··· PROVIDED MATERIAL

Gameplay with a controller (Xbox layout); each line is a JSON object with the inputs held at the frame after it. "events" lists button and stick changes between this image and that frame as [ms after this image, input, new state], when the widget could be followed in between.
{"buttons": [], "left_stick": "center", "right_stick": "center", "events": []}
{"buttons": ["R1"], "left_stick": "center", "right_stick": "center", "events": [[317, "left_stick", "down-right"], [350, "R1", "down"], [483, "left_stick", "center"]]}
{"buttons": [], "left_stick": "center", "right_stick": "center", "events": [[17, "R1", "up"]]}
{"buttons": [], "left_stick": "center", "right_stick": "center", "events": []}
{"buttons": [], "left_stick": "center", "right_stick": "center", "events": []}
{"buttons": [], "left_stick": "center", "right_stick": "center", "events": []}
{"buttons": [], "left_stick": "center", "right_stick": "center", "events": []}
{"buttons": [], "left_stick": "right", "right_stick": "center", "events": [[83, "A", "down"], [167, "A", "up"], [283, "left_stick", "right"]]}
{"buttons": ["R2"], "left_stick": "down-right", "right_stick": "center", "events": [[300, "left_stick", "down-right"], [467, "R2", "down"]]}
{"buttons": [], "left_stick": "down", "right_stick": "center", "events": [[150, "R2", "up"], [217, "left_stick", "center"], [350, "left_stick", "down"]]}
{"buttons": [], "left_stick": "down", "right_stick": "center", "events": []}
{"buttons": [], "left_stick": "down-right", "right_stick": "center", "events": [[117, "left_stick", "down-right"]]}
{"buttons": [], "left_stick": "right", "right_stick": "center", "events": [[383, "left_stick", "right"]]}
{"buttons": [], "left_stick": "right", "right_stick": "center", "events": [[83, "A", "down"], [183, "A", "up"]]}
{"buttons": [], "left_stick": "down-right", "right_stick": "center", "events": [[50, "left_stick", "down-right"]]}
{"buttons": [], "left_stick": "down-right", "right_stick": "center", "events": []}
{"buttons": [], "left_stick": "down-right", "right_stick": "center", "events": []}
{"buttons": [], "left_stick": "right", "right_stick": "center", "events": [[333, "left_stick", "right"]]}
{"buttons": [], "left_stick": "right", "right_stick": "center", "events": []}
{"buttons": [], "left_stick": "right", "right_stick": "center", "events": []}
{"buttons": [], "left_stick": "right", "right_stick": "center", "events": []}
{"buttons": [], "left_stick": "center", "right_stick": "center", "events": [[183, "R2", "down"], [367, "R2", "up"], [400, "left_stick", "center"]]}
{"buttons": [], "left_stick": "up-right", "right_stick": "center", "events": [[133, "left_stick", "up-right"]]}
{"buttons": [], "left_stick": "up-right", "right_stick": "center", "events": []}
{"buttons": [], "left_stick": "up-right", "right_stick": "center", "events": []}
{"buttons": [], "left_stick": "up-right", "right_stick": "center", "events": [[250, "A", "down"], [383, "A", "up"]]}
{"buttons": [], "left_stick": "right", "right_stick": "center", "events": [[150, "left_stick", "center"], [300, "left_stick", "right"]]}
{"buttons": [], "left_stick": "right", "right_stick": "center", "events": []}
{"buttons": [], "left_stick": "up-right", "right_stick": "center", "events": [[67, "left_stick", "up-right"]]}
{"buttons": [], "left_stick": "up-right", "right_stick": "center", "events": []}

······

▶ TASK GOAL
Retype the records that precede this task, keeping them exactly the same.

▶ EXERCISE OUTPUT
Gameplay with a controller (Xbox layout); each line is a JSON object with the inputs held at the frame after it. "events" lists button and stick changes between this image and that frame as [ms after this image, input, new state], when the widget could be followed in between.
{"buttons": [], "left_stick": "center", "right_stick": "center", "events": []}
{"buttons": ["R1"], "left_stick": "center", "right_stick": "center", "events": [[317, "left_stick", "down-right"], [350, "R1", "down"], [483, "left_stick", "center"]]}
{"buttons": [], "left_stick": "center", "right_stick": "center", "events": [[17, "R1", "up"]]}
{"buttons": [], "left_stick": "center", "right_stick": "center", "events": []}
{"buttons": [], "left_stick": "center", "right_stick": "center", "events": []}
{"buttons": [], "left_stick": "center", "right_stick": "center", "events": []}
{"buttons": [], "left_stick": "center", "right_stick": "center", "events": []}
{"buttons": [], "left_stick": "right", "right_stick": "center", "events": [[83, "A", "down"], [167, "A", "up"], [283, "left_stick", "right"]]}
{"buttons": ["R2"], "left_stick": "down-right", "right_stick": "center", "events": [[300, "left_stick", "down-right"], [467, "R2", "down"]]}
{"buttons": [], "left_stick": "down", "right_stick": "center", "events": [[150, "R2", "up"], [217, "left_stick", "center"], [350, "left_stick", "down"]]}
{"buttons": [], "left_stick": "down", "right_stick": "center", "events": []}
{"buttons": [], "left_stick": "down-right", "right_stick": "center", "events": [[117, "left_stick", "down-right"]]}
{"buttons": [], "left_stick": "right", "right_stick": "center", "events": [[383, "left_stick", "right"]]}
{"buttons": [], "left_stick": "right", "right_stick": "center", "events": [[83, "A", "down"], [183, "A", "up"]]}
{"buttons": [], "left_stick": "down-right", "right_stick": "center", "events": [[50, "left_stick", "down-right"]]}
{"buttons": [], "left_stick": "down-right", "right_stick": "center", "events": []}
{"buttons": [], "left_stick": "down-right", "right_stick": "center", "events": []}
{"buttons": [], "left_stick": "right", "right_stick": "center", "events": [[333, "left_stick", "right"]]}
{"buttons": [], "left_stick": "right", "right_stick": "center", "events": []}
{"buttons": [], "left_stick": "right", "right_stick": "center", "events": []}
{"buttons": [], "left_stick": "right", "right_stick": "center", "events": []}
{"buttons": [], "left_stick": "center", "right_stick": "center", "events": [[183, "R2", "down"], [367, "R2", "up"], [400, "left_stick", "center"]]}
{"buttons": [], "left_stick": "up-right", "right_stick": "center", "events": [[133, "left_stick", "up-right"]]}
{"buttons": [], "left_stick": "up-right", "right_stick": "center", "events": []}
{"buttons": [], "left_stick": "up-right", "right_stick": "center", "events": []}
{"buttons": [], "left_stick": "up-right", "right_stick": "center", "events": [[250, "A", "down"], [383, "A", "up"]]}
{"buttons": [], "left_stick": "right", "right_stick": "center", "events": [[150, "left_stick", "center"], [300, "left_stick", "right"]]}
{"buttons": [], "left_stick": "right", "right_stick": "center", "events": []}
{"buttons": [], "left_stick": "up-right", "right_stick": "center", "events": [[67, "left_stick", "up-right"]]}
{"buttons": [], "left_stick": "up-right", "right_stick": "center", "events": []}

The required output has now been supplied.